İşçi feshin yukarıdaki bentlerde öngörülen sebeplere uygun olmadığı iddiası ile 18, 20 ve 21 inci madde hükümleri çerçevesinde yargı yoluna başvurabilir.” şeklinde düzenlenmiştir.

4857 sayılı İş Kanununun 25. maddesinin (II) numaralı bendinde, ahlâk ve iyi niyet kurallarına uymayan hâller sıralanmış ve belirtilen durumlar ile benzerlerinin varlığı hâlinde, işverenin iş sözleşmesini haklı nedenle fesih imkânının olduğu açıklanmıştır.

Açıklanan bu maddi ve hukuki olgular çerçevesinde somut olay değerlendirildiğinde, davacı tarafından iş sözleşmesinin işverence haklı sebep olmaksızın feshedildiği iddia edilmiş, davalı işveren ise cevap dilekçesinde ve aşamalarda müvekkili şirketin genel müdürü ve işveren vekili olan davacının müvekkili şirketle iş yapan İnpema Ltd. Şti.’nin kurucu ortağı olduğunun tespit edildiğini, davacının anılan şirketi kurarken müvekkiline bildirim yapmadığı gibi onay da almadığını, İnpema şirketinin 2009 yılında müvekkilinin Polatlı polietilen dağıtım hattı işlerini ve servis hattı işlerini ayrıca 2010 yılında TCDD Hızlı Tren Demiryolu İnşaatının Polatlı İstasyonu Doğalgaz Polietilen Hattı işlerini yaptığını, müvekkiline ilişkin bilgileri kendi menfaati doğrultusunda kullandığını, yapım işinden kurucusu olduğu şirket aracılığıyla kazanç sağladığını, müvekkil firmayı da zarara uğrattığını, müvekkilinin 2010 yılı yatırım planı kapsamında doğalgaz hatları yapım işini başka bir firmaya daha düşük birim fiyatlar üzerinden ihale ettiğini ve bu nedenle feshin haklı sebebe dayandığını savunmuştur.

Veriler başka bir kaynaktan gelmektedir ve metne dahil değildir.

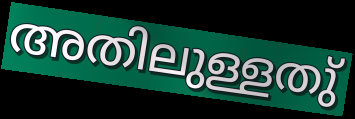
അതിലുള്ളതു്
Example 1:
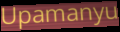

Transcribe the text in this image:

Upamanyu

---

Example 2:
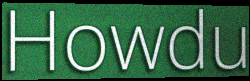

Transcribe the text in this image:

Howdu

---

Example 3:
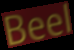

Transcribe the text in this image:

Beel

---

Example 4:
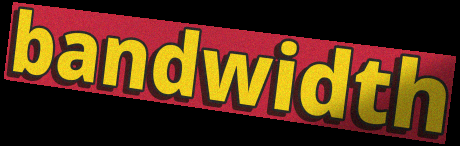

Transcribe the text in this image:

bandwidth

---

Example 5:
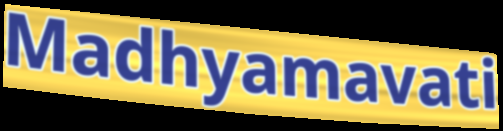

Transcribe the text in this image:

Madhyamavati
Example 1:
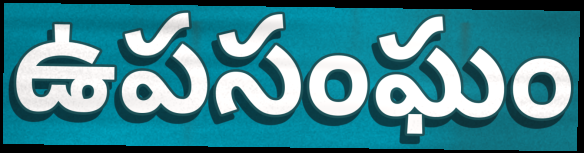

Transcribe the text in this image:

ఉపసంఘం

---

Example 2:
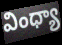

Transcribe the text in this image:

వింధ్యా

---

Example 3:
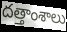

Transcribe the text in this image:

దత్తాంశాలు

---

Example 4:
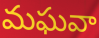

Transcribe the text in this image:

మఘవా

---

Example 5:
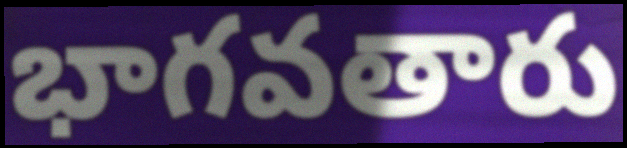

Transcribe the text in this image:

భాగవతారు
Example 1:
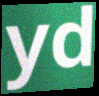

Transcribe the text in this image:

yd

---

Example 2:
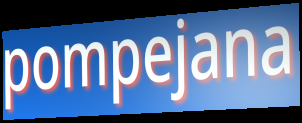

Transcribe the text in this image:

pompejana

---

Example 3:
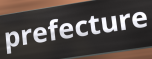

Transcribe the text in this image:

prefecture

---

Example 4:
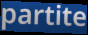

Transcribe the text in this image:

partite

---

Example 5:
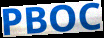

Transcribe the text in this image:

PBOC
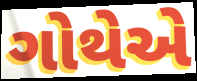
ગોથેએ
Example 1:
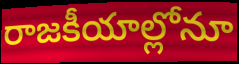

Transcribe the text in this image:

Dosya içeriğinde mevcut ve davalı işverenin bir başka çalışanı tarafından düzenlenen 13.10.2010 tarihli rapor ile davalının uhdesinde yürütülen Polatlı PE dağıtım hattı işlerinin alt işvereni olarak faaliyet icra eden İnpema Ltd. Şti.’nin ortaklarından birisinin davacı olduğu hususunun tespit edilmesi üzerine, davalı işverence Ankara 13. Noterliğinden keşide edilen 04.11.2010 tarihli fesih ihbarnamesiyle davacının 4857 sayılı İş Kanunu’nun 25/II. maddesine aykırı işlem ve eylemlerde bulunduğu gerekçesiyle iş sözleşmesi 01.11.2010 tarihi itibariyle feshedilmiş, fesih ihbarnamesi 09.11.2010 tarihinde Tebligat Kanunu’nun 21’inci maddesi uyarınca usulüne uygun olarak davacıya tebliğ edilmiştir.

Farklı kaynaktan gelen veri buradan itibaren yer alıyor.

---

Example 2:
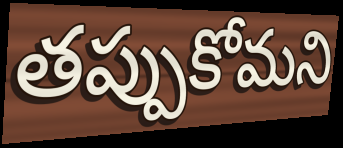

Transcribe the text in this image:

తప్పుకోమని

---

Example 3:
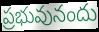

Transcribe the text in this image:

ప్రభువునందు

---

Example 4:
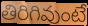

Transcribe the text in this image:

తిరిగివుంటే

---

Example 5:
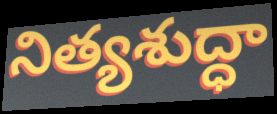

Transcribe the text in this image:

నిత్యశుద్ధా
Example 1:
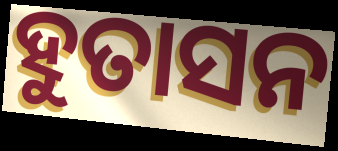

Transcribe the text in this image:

ହୁତାସନ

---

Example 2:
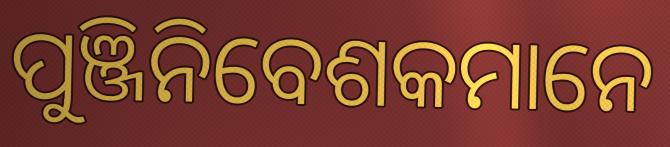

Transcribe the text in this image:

ପୁଞ୍ଜିନିବେଶକମାନେ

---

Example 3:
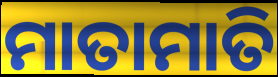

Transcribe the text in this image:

Yine dosya kapsamından, İnpema Şirketinin kurucuları arasında davacının da bulunduğu, 2009 yılı doğalgaz boru hatları yapım işine ilişkin İnpema Şirketi ile 19.08.2009 tarihinde sözleşme imzalandığı, 01.10.2009 tarihinde geçici kabulün yapıldığı ve geçici kabul tutanağında davacının da üye sıfatı ile imzasının bulunduğu, 04.11.2009 tarihli iş bitirme belgesinden de davalı şirket adına belgenin davacı tarafından imzalandığı anlaşılmaktadır.

Öte yandan davalı tarafça 2010 yılında doğalgaz hatları yapım işini başka bir firmaya daha düşük birim fiyatlar üzerinden ihale edildiğine ilişkin olmak üzere bu firma ile imzalanan sözleşme de dosyaya sunulmuştur.

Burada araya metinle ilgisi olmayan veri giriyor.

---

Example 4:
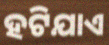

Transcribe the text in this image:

ହଟିଯାଏ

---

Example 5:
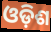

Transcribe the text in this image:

ଓଡ଼ିଶ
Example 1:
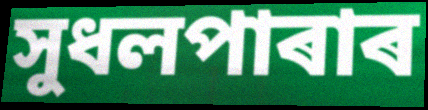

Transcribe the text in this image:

সুধলপাৰাৰ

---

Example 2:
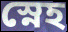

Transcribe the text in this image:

স্নেহ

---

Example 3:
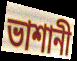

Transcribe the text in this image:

ভাশানী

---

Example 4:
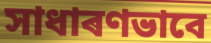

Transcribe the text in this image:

সাধাৰণভাবে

Bu açıklamalardan sonra belirtmek gerekir ki, her ne kadar direnme kararının gerekçesinde tarafların ileri sürmediği ve dosyaya sunulmayan delillerin mahkemece getirtilemeyeceği ifade edilmiş ise de, 29.03.2011 tarihli oturumda delillerin sunulması için taraflara verilen bir aylık kesin süre içerisinde davalı vekili tarafından feshe dayanak yapılan delillerin bildirilerek sunulduğu ve yukarıda açıklanan bir kısım delillerin de dosya kapsamına dâhil edildiği gözetildiğinde, mahkemece feshin haklı sebebe dayanıp dayanmadığı hususunda yeterli araştırmanın yapılmadığı ve bu itibarla belirtilen direnme gerekçesinin yerinde olmadığı açıktır.

Hâl böyle olunca, feshin haklı sebebe dayanıp dayanamadığı konusunda araştırma yapılmasına işaret eden Özel Daire kararı bu yönüyle isabetlidir.

Ne var ki, Hukuk Genel Kurulunca, Özel Daire bozma kararının fesih iradesinin davacı tarafa ulaştığı tarihin araştırılmasına ilişkin kısmının, dosya içeriğinden, fesih iradesinin davacıya ulaştığı tarihin anlaşıldığı, mahkemenin bu hususa ilişkin kabulünde hata bulunmadığı gerekçesiyle bozma kararından çıkarılması gerektiği kabul edilmiştir.

Açıklanan nedenlerle, direnme kararı yukarıda belirtilen bu değişik gerekçe ile bozulmalıdır.

S O N U Ç:

1- Özel Daire bozma kararındaki “Öte yandan, iş sözleşmesinin feshinin, işverenin fesih iradesinin işçiye ulaştığı tarihte kesinleşeceği dikkate alınarak, bu tarih itibariyle alacakların hesaplaması gerekirken, davalının bu yöndeki itirazı değerlendirilmeden, fesih iradesinin davacı işçiye ulaştığı tarih araştırılmadan, fesih bildirgesinin tebliğ tarihinin feshin kesinleştiği tarih olarak kabul edilmesi usul ve kanuna aykırı olup bozmayı gerektirir.” ifadesinin bozma kararından ÇIKARILMASINA,

2-Davalı vekilinin temyiz itirazlarının kabulü ile direnme kararının yukarıda gösterilen bu değişik gerekçe ve nedenlerden dolayı BOZULMASINA, istek hâlinde temyiz peşin harcının yatırana geri verilmesine, karar düzeltme yolu kapalı olmak üzere 14.02.2018 gününde oy birliği karar verildi.